Primeras horas de la madrugada del sábado 21 de octubre de 1972, Puerto Madero.
—Levantate, pibe. Vamos, adelante. Dale. Caminá.
La voz es firme. Para nada violenta: una orden seca, directa. Reconozco el tono de un oficial y no de un marinero.
Del muelle llega un olor a mierda horrible, ese vaho del río que trae el viento. Estamos en el jardín de lo que suponía que era un destacamento de la marina, que todos ya sabíamos que eran los peores, los más crueles, entre los milicos. Había pasado una hora y media de mi detención en el Luna Park. Nunca me dijeron nada, ni me amenazaron, pero yo estaba envuelto en pánico. Aunque no se los demostrase, cargaba con toda la adrenalina del escándalo en el cuerpo y lo mínimo que podía esperar de una situación como esta era que me molieran a golpes. El que había dado la orden y dos más me escoltan hasta la puerta:
—Te podés ir.
Y punto, nada más. El oficial señala el camino y, con más miedo que antes, me pongo a andar. Camino sin volver la vista atrás por un sendero totalmente oscuro en una noche muy cerrada, con el único alumbrado público roto de un piedrazo. Veinte metros por delante hasta cruzar el puente que lleva a tierra firme, y recién ahí, a lo lejos, las luces borrosas de unos autos. Esto es como llegar al final de un túnel dejando atrás la posibilidad concreta de que me fusilen por la espalda. Las piernas todavía me tiemblan y las caras cobran forma: músicos, fans, los plomos, amigos y Álvarez que me abraza.
—Decime qué te hicieron.
—Nada, Jorge. No me tocaron ni un pelo.
El peligro había pasado, al fin. Como en una película de la II Guerra Mundial, yo era el soldado ruso que los americanos dejan pasar en la frontera de Berlín. Pero no era Checkpoint Charlie sino lo que hoy conocemos como Puerto Madero, que entonces no se parecía en nada a lo que hoy conocemos como Puerto Madero.
Bienvenidos a los años pesados.

REGISTROS APORTADOS –

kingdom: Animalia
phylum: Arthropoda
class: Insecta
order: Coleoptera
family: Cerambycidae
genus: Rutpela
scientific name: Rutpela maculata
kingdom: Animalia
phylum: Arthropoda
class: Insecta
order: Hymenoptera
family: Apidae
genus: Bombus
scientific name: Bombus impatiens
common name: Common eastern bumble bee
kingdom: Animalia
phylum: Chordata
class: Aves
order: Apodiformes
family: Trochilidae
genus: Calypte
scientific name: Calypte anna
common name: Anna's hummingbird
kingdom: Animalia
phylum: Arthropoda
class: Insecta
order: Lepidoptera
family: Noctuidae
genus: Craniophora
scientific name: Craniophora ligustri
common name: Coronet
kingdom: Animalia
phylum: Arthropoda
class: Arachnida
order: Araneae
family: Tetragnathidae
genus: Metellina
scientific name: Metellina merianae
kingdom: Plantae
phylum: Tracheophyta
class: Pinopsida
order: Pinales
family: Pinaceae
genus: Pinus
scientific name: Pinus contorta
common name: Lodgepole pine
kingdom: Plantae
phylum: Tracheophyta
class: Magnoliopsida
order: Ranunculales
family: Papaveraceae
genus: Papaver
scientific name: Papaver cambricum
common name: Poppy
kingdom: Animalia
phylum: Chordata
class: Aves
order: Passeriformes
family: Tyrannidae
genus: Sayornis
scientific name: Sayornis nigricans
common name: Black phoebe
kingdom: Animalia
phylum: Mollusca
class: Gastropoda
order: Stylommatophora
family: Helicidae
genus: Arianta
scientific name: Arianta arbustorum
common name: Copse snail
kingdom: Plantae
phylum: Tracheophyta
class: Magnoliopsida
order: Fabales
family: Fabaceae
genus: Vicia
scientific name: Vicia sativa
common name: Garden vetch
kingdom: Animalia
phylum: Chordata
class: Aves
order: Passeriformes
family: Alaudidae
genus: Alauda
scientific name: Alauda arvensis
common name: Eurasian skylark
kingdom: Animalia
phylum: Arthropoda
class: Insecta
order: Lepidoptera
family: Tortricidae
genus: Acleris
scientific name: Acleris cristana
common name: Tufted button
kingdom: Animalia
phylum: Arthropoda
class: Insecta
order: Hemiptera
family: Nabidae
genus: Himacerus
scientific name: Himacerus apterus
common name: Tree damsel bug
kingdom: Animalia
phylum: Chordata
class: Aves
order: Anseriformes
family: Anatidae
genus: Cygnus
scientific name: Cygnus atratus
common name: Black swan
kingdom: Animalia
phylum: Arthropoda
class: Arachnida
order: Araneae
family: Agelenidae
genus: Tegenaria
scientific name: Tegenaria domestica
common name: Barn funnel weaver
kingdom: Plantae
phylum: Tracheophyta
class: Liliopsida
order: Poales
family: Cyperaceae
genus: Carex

QUÉ SE PIDE – Reproduce sin cambios el fragmento del relato que comienza en las palabras "El peligro había" y acaba tras "los años pesados.". Los registros no hacen falta para nada de lo que se pide.

RESPUESTA –
El peligro había pasado, al fin. Como en una película de la II Guerra Mundial, yo era el soldado ruso que los americanos dejan pasar en la frontera de Berlín. Pero no era Checkpoint Charlie sino lo que hoy conocemos como Puerto Madero, que entonces no se parecía en nada a lo que hoy conocemos como Puerto Madero.
Bienvenidos a los años pesados.